◆ **Data for the task**:

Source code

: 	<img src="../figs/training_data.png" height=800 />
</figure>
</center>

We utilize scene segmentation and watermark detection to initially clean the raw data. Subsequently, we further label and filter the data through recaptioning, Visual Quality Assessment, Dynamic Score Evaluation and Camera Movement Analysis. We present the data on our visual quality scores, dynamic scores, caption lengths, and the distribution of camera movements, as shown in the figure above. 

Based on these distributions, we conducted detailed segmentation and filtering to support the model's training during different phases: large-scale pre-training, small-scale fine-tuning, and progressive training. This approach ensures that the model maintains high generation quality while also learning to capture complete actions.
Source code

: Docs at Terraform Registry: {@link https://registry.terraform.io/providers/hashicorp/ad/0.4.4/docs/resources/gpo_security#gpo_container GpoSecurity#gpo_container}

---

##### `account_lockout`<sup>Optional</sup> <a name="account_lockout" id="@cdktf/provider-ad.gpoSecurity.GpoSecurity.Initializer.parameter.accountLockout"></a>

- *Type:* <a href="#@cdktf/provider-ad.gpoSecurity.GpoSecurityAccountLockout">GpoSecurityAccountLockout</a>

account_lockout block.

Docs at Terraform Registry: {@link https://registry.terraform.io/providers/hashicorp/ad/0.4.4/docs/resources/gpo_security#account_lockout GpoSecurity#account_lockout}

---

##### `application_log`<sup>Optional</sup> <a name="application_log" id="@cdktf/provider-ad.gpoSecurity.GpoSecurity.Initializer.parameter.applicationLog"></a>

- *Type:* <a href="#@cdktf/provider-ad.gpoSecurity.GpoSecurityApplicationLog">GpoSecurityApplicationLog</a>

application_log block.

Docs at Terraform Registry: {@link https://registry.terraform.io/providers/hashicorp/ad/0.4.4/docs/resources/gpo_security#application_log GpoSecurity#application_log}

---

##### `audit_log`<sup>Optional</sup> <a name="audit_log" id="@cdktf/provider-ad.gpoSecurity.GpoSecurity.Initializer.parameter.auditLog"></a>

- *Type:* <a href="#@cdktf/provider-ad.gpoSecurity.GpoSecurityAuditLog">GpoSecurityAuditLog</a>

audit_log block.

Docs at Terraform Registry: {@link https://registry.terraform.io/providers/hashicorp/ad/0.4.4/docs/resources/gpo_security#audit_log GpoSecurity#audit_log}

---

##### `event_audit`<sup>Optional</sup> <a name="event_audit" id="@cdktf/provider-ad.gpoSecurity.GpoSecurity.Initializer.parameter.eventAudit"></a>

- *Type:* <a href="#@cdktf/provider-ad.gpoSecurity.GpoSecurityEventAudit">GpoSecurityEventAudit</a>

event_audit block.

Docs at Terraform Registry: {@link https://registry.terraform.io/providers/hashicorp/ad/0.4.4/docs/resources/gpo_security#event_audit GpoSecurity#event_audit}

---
---
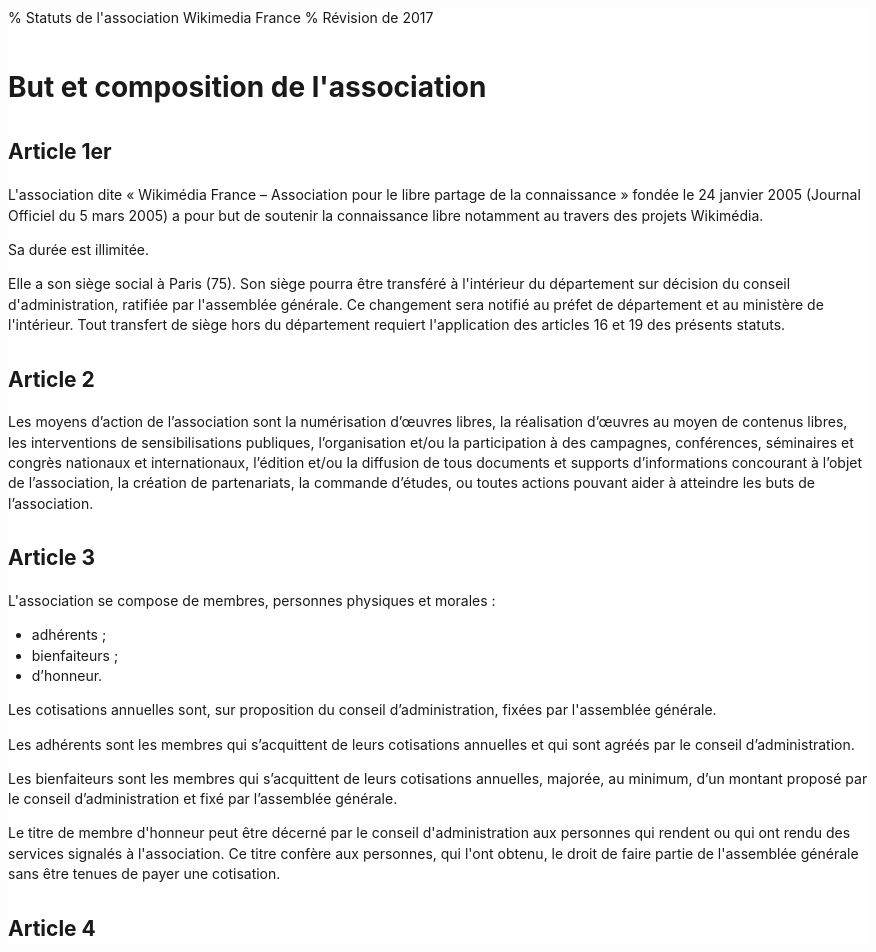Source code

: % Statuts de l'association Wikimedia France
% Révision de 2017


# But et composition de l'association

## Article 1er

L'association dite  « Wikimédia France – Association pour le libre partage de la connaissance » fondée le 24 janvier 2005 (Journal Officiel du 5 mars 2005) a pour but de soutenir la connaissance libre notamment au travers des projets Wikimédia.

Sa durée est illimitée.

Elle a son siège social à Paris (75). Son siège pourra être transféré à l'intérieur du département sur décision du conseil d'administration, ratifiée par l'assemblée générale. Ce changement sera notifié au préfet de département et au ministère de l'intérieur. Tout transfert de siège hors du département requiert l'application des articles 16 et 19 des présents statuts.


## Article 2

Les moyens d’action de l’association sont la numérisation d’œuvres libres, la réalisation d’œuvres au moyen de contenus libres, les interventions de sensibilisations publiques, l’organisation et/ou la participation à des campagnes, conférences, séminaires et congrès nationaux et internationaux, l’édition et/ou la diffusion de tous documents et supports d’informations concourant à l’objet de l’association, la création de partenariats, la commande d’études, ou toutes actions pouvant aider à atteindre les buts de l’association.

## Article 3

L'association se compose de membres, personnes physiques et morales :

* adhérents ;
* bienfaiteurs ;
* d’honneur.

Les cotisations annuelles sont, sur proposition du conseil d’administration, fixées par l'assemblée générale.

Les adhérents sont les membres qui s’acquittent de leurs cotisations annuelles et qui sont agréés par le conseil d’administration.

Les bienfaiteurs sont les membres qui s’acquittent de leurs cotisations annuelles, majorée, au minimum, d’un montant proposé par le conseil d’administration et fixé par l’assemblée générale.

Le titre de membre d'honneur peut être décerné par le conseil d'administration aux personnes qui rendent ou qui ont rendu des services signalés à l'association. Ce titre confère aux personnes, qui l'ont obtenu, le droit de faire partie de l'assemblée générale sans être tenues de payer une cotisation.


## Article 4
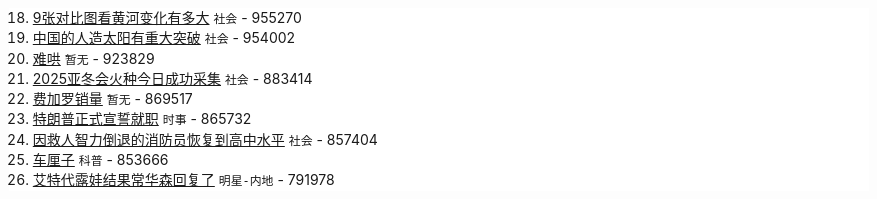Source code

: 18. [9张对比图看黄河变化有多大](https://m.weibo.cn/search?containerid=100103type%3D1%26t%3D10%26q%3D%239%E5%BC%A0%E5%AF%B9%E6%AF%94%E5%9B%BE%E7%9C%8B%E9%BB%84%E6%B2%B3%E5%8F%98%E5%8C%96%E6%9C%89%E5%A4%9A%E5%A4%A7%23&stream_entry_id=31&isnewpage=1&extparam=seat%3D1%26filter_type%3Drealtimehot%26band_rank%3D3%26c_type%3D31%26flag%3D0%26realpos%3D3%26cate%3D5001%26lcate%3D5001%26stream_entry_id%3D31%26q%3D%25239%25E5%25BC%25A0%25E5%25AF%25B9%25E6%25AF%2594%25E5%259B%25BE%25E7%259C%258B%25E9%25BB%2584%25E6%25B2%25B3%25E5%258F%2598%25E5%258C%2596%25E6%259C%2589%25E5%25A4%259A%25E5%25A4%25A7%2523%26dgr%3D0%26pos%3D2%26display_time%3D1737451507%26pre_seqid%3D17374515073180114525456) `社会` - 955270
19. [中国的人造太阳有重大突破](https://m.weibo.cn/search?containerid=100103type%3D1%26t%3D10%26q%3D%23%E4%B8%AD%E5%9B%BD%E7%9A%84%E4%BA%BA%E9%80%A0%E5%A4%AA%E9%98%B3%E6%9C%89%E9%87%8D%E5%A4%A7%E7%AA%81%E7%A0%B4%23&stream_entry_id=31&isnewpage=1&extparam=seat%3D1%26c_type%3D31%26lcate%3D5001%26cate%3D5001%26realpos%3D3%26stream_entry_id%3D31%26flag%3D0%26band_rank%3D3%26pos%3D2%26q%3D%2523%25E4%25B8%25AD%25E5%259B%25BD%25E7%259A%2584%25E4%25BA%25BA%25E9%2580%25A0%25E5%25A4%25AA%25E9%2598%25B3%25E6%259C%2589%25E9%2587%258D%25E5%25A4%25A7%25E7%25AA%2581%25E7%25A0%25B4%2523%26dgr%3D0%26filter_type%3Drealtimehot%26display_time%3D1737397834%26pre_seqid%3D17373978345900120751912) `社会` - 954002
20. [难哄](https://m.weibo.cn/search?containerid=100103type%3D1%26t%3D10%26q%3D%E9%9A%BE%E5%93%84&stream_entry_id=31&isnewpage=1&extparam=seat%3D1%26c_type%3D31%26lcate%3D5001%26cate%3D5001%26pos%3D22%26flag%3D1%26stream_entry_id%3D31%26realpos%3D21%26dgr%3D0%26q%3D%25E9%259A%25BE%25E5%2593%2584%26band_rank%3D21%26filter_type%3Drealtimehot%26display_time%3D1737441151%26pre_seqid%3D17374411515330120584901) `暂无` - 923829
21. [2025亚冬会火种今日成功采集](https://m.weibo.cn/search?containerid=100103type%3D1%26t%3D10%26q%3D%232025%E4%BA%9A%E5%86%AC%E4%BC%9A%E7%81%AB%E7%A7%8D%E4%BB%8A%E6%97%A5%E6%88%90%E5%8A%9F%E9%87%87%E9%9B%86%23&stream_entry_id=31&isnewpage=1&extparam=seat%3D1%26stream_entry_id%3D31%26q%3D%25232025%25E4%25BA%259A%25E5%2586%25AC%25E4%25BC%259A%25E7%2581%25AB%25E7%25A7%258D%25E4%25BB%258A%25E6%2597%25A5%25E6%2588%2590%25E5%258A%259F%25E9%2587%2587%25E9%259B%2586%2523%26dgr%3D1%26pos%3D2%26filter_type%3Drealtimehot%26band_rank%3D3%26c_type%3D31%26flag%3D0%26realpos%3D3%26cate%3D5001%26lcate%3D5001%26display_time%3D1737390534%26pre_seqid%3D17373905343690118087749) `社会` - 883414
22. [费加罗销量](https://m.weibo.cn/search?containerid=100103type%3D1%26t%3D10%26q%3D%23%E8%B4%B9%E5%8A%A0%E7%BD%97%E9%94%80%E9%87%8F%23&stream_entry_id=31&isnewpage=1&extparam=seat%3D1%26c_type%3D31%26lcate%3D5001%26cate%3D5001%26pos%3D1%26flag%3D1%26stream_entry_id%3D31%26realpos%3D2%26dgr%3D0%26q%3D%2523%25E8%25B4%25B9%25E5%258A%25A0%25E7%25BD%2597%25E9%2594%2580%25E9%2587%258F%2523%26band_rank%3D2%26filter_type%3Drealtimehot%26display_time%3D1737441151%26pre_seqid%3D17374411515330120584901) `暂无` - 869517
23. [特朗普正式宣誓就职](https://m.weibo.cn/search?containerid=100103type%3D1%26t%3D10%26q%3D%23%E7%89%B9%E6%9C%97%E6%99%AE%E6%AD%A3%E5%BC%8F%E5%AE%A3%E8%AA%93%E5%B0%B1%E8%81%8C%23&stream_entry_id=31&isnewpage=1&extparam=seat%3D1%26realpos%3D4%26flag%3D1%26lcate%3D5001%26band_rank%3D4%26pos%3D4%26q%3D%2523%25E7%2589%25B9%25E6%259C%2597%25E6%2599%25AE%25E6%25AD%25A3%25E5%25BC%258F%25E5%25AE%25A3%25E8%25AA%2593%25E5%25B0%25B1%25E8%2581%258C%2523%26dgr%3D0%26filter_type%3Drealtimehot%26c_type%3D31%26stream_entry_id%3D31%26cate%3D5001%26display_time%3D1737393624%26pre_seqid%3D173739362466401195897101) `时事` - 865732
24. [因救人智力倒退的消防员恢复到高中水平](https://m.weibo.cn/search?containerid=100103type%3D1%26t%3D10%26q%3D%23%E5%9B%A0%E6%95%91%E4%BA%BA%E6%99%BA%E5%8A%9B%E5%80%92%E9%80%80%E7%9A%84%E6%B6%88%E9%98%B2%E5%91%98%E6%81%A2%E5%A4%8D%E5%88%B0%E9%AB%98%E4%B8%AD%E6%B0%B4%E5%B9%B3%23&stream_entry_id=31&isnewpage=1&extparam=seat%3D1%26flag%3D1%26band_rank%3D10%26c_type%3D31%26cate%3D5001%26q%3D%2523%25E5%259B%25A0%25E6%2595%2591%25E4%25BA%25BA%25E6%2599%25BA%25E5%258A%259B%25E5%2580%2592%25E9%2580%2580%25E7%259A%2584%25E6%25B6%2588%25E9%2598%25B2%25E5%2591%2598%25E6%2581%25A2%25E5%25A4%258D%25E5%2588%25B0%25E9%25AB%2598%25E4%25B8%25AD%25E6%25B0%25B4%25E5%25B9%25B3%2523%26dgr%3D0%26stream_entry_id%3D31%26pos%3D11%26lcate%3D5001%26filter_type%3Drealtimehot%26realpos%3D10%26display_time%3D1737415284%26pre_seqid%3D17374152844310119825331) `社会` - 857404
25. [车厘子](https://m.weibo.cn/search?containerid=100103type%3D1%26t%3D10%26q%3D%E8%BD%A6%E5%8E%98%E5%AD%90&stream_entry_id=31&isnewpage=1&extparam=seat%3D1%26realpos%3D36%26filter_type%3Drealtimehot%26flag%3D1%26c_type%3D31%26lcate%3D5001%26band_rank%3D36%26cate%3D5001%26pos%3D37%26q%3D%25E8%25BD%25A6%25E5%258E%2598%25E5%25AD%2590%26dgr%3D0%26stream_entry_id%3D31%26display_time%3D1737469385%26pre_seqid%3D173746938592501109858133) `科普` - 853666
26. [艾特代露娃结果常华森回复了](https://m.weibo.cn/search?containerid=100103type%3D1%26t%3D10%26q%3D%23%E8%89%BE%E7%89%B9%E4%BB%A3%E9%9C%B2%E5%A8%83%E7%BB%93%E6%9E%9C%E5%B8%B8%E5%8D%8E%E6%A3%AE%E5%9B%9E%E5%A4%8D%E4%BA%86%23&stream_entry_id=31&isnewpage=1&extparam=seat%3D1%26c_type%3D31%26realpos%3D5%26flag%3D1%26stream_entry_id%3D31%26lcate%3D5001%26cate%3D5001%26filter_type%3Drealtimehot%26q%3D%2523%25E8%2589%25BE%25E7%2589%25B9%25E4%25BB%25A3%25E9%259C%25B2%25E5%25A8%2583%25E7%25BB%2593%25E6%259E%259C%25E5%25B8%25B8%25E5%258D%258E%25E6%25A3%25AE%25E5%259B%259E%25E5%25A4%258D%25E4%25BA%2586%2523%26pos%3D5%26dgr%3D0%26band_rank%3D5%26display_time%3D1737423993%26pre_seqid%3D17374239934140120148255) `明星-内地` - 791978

◆ **Directions**:
From the data, list each line in which the string "association" appears.

◆ **Solved exercise**:
: % Statuts de l'association Wikimedia France
# But et composition de l'association
L'association dite  « Wikimédia France – Association pour le libre partage de la connaissance » fondée le 24 janvier 2005 (Journal Officiel du 5 mars 2005) a pour but de soutenir la connaissance libre notamment au travers des projets Wikimédia.
Les moyens d’action de l’association sont la numérisation d’œuvres libres, la réalisation d’œuvres au moyen de contenus libres, les interventions de sensibilisations publiques, l’organisation et/ou la participation à des campagnes, conférences, séminaires et congrès nationaux et internationaux, l’édition et/ou la diffusion de tous documents et supports d’informations concourant à l’objet de l’association, la création de partenariats, la commande d’études, ou toutes actions pouvant aider à atteindre les buts de l’association.
L'association se compose de membres, personnes physiques et morales :
Le titre de membre d'honneur peut être décerné par le conseil d'administration aux personnes qui rendent ou qui ont rendu des services signalés à l'association. Ce titre confère aux personnes, qui l'ont obtenu, le droit de faire partie de l'assemblée générale sans être tenues de payer une cotisation.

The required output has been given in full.